By Susan Milius
Never mind that they’re not viruses. Catching the trend of cocktails called quarantinis and registered racehorse names like Wearamask, two fungal species now have pandemic-inspired monikers. In a nod to the new normal of science, both names grew out of the frustrations of trying to keep research alive in an upside-down world (SN: 5/23/01).
In the first case, tiny, fungal leopard spots on saw palmetto leaves turned out to be new to science. Despite looks, they belong to the same family (Xylariaceae) as the black stubs that rise from the ground called dead man’s fingers.
The leopard spots are not just a new species but represent a whole new genus, mycologist Pedro Crous and colleagues announced in the July 2020 Persoonia. As the pandemic raced across Europe, Crous — working mostly from home instead of in his lab at Westerdijk Fungal Biodiversity Institute in Utrecht, the Netherlands — named the genus “Diabolocovidia,“ or “devilish COVID.”
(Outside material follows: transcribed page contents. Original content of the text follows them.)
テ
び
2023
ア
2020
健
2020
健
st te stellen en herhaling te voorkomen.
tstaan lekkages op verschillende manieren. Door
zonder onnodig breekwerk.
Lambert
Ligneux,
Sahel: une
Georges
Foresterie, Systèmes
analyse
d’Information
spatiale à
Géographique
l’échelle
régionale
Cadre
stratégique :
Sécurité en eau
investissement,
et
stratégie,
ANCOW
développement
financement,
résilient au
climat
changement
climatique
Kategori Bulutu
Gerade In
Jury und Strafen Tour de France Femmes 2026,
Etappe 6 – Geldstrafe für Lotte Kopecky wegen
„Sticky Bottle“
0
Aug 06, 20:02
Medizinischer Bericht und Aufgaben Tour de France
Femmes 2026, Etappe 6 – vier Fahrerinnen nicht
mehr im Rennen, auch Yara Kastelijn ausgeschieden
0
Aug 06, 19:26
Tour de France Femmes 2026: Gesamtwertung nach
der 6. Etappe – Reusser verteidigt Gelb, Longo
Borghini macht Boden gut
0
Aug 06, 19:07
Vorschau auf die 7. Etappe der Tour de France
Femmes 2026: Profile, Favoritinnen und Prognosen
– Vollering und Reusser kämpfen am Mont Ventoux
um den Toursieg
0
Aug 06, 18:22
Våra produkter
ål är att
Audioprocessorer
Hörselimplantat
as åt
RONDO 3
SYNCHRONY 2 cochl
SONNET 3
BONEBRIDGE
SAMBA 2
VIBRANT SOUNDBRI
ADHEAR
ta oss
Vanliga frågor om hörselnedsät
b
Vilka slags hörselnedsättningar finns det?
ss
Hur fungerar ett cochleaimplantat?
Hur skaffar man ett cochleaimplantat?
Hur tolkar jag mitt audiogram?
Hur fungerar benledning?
Finding the new species wasn’t that hard, says forest pathologist Jason Smith. He’d had some spotty leaves lying around his lab at the University of Florida in Gainesville when another coauthor visited in search of novelties. “This speaks to something a little broader,” Smith says. Even everyday places hold new fungal species because, unlike birds and mammals, most fungi are unnamed.